标签：name chrome 基础爬虫 re print import div

爬虫概述
HTTP协议
requests库
re模块
BeautifulSoup库
XPath
- - - 1.简介
    - 2.XPath语法规则
CSS选择器
scrapy
- - - 1.环境搭建
    - 2.Selector
pymysql/peewe
- - - 1.pymysql
    - 2.peewe
Selenium
- - - 1.安装及配置
    - 2.实现模拟登录
反爬/反反爬
- - - 1.概念
    - 2.反爬及反反爬策略

爬虫概述

爬虫：一种程序，用于获取互联网上的数据，执行自动化测试等
robots.txt：一个协议，规定了网站中哪些数据可以被爬取，哪些不可以被爬取。

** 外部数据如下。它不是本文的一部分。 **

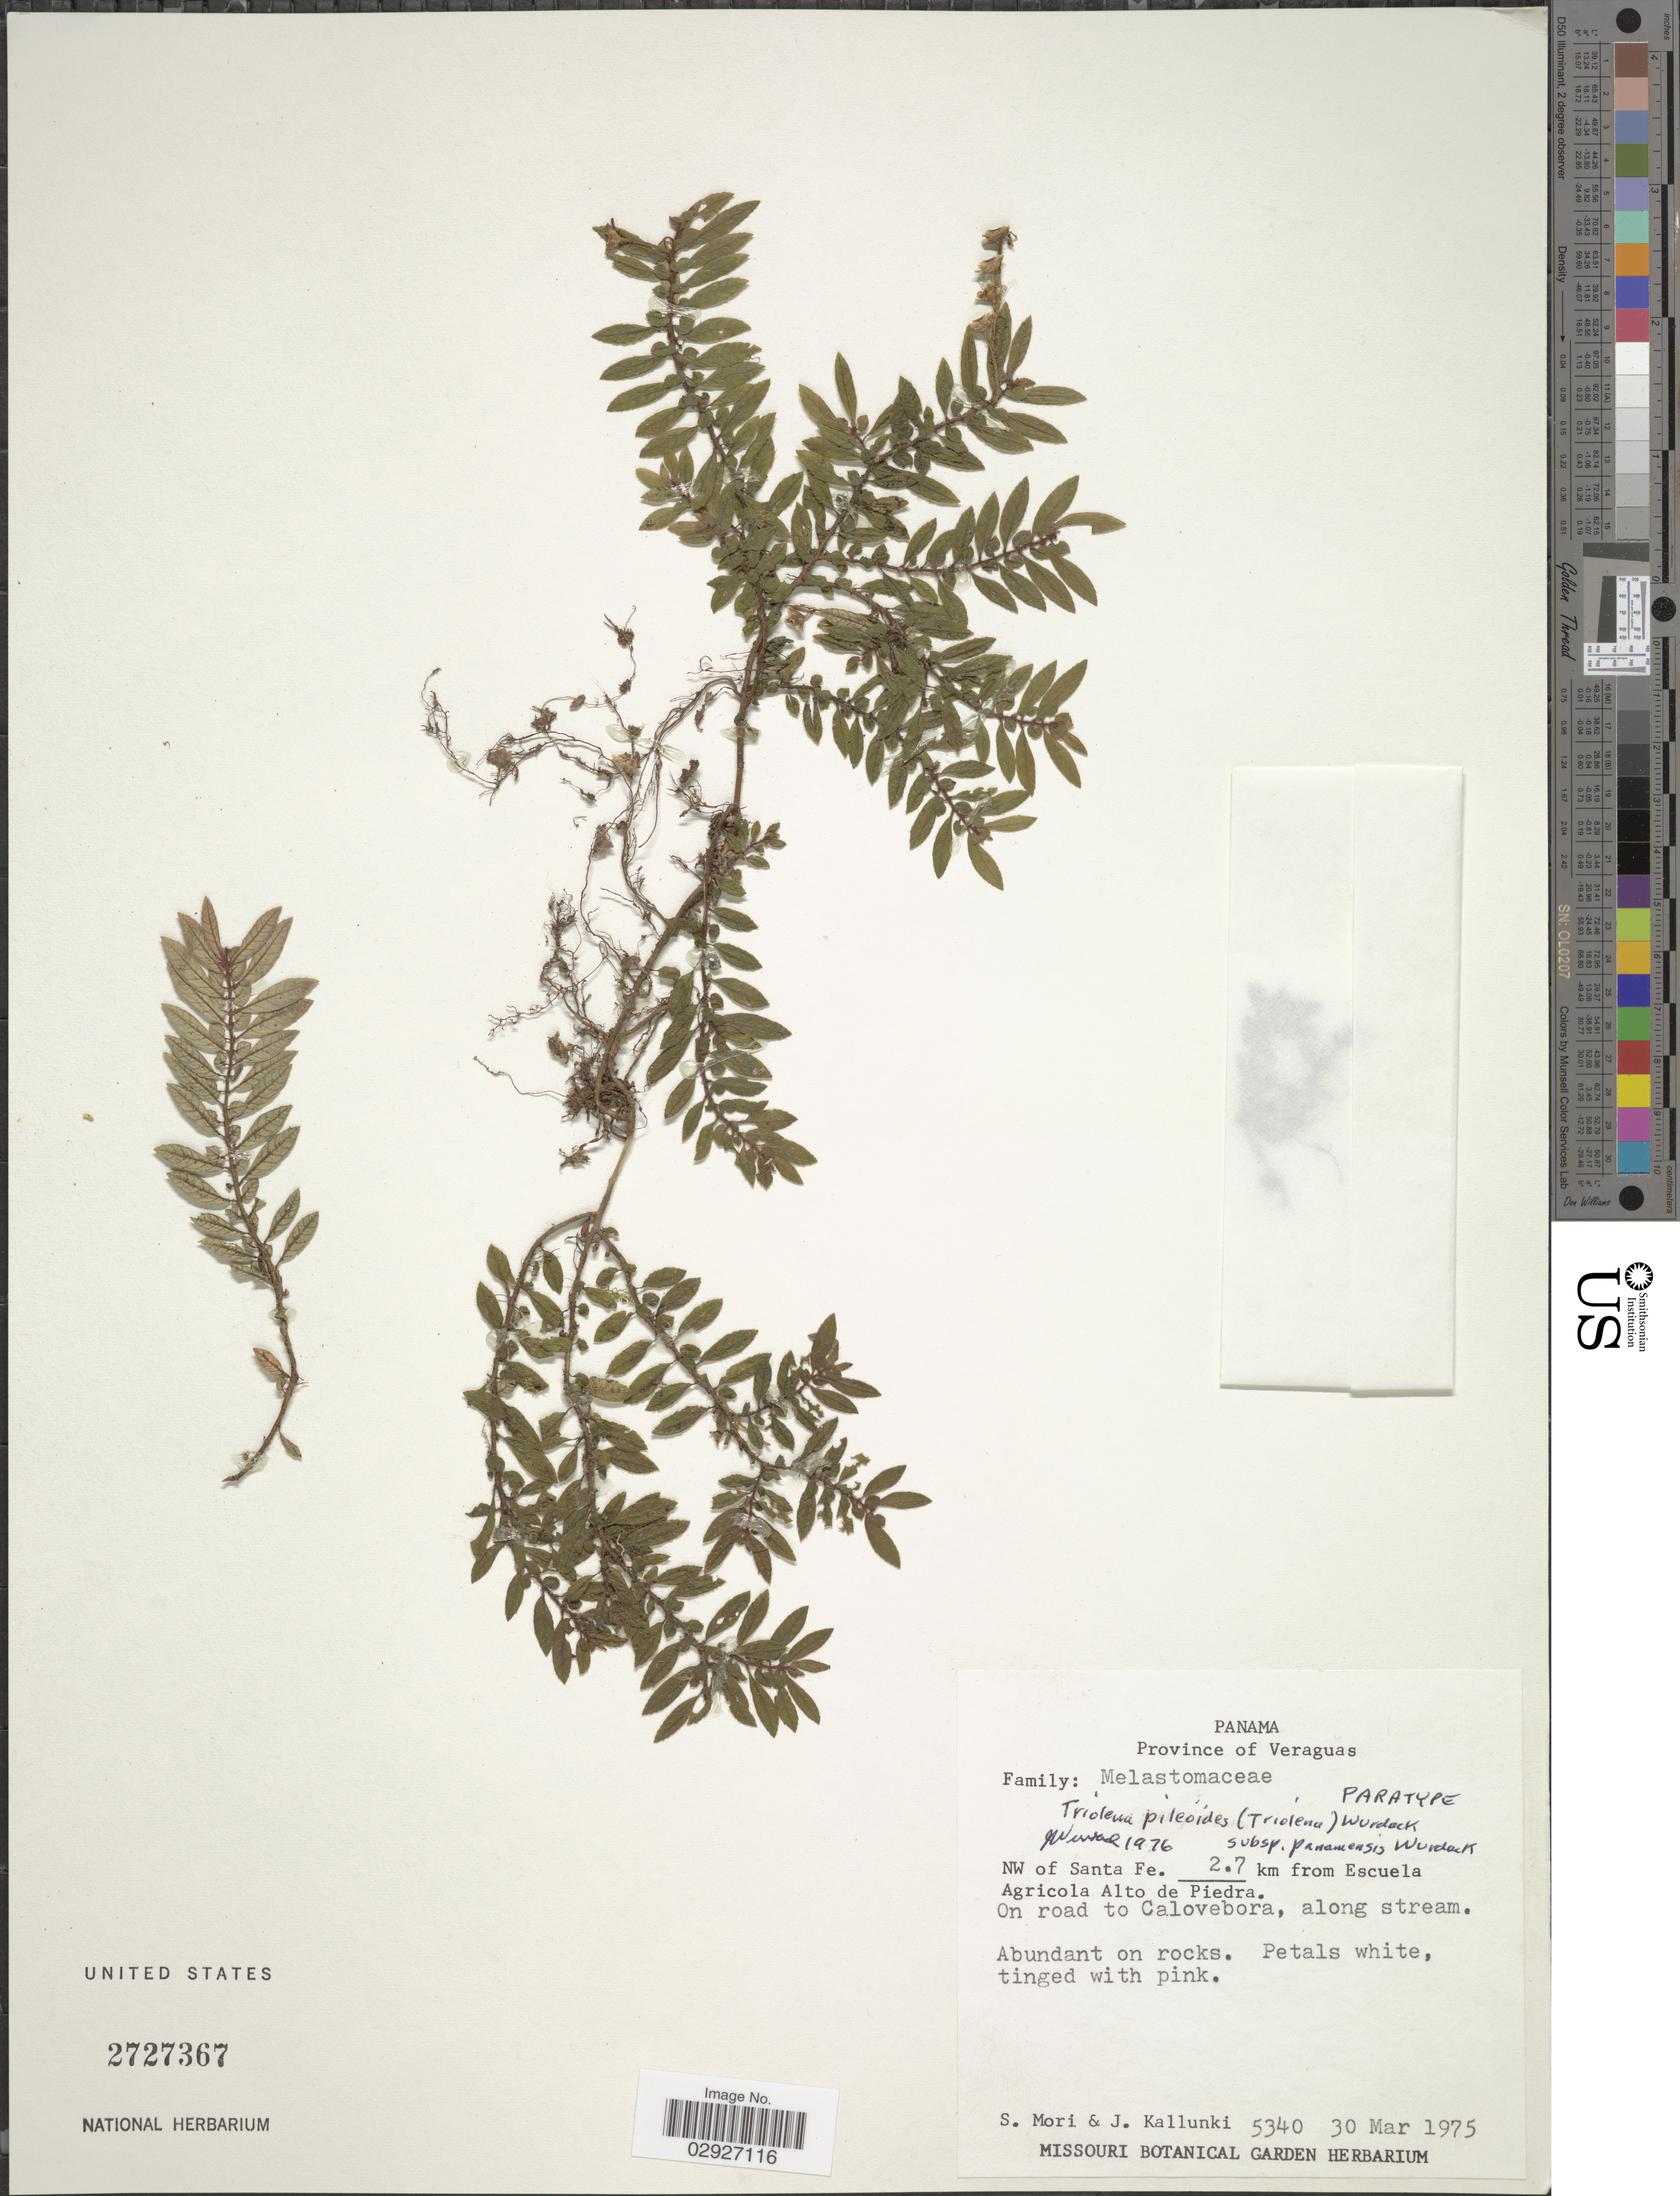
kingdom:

一般位于网站的根目录下，例如知乎网站访问这个文件的路径为https://www.zhihu.com/robots.txt
爬虫的采集方案分类
1. 利用HTTP协议采集
2. 利用api接口采集
3. 利用目标网站向大众提供的api进行采集
一个简单的爬虫示例:爬取网站的html文件

from urllib.request import urlopen

url = "http://www.baidu.com"
resp = urlopen(url)

with open("baidu.html",mode="w",encoding="utf-8") as f:
    f.write(resp.read().decode("utf-8"))

HTTP协议

http协议是web开发中以及爬虫需要熟悉的内容，这一部分详见图解HTTP

requests库

这个第三方库提供了很多的方法，比如说用于模拟客户端浏览器向服务器发送各种不同的请求类型，获取HTTP响应报文的状态行，响应头，响应体等
简单示例如下：访问百度官网首页

import requests

params = {
    'name': 'NRVCER',
    'age': 23
}
headers = {
    'uid': '1001',
    'date': '2024/1/11',
}

ret = requests.get('http://www.baidu.com', params=params, headers=headers)
print(ret.text)     # Content of the response
print(ret.url)      # path，http://www.baidu.com/?name=NRVCER&age=23
print(ret.headers)  # response headers

需要特别注意服务器响应的数据的编码。

re模块

1.元字符

.：匹配除"\r","\n"之外的任意单个字符
^：匹配开始位置，多行模式下匹配每一行的开始

print(re.findall('^h...o','hellftesthello'))   #[]
print(re.findall('^h...o','hellotesthello'))   #['hello']

$：匹配结束位置，多行模式下匹配每一行的结束
*：匹配前一个元字符0到多次

print(re.findall('h*','hellohhhh')) #['h', '', '', '', '', 'hhhh', '']

+：匹配前一个元字符1到多次

print(re.findall('h+','hellohhhh')) #['h', 'hhhh']

?：匹配前一个元字符0到一次
{m,n}：匹配前一个元字符m到n次
\\：转义字符，跟在其后的字符将失去作为特殊元字符的含义。比如说\\.只能匹配.
[]：字符集，可以匹配其中任意一个字符
|：或的意思，比如说a|b表示可以匹配a或者b
\b：匹配一个边界，这个边界指的是单词和特殊字符间的位置

print(re.findall(r'hi\b','hi'))    #['hi']
print(re.findall(r'hi\b','hi$hi testhi^'))    #['hi', 'hi', 'hi']

\B：匹配非边界

print(re.findall(r'hi\B','ti$hitesthi^'))    #['hi']

\d：匹配任意一个数字，相当于[0-9]
\D：匹配任意一个非数字字符,相当于[^0-9]
\s：匹配任意一个空白字符，空白字符比如说 ,\t,'\n','\r','\f','\v'；等同于[ \t\n\r\f\v]

import re
# [' ', ' ', ' ', ' ', ' ', '\r', '\n', '\t', '\x0c', '\x0b']
print(re.findall('\s','test_     \r\n\t\f\vtest'))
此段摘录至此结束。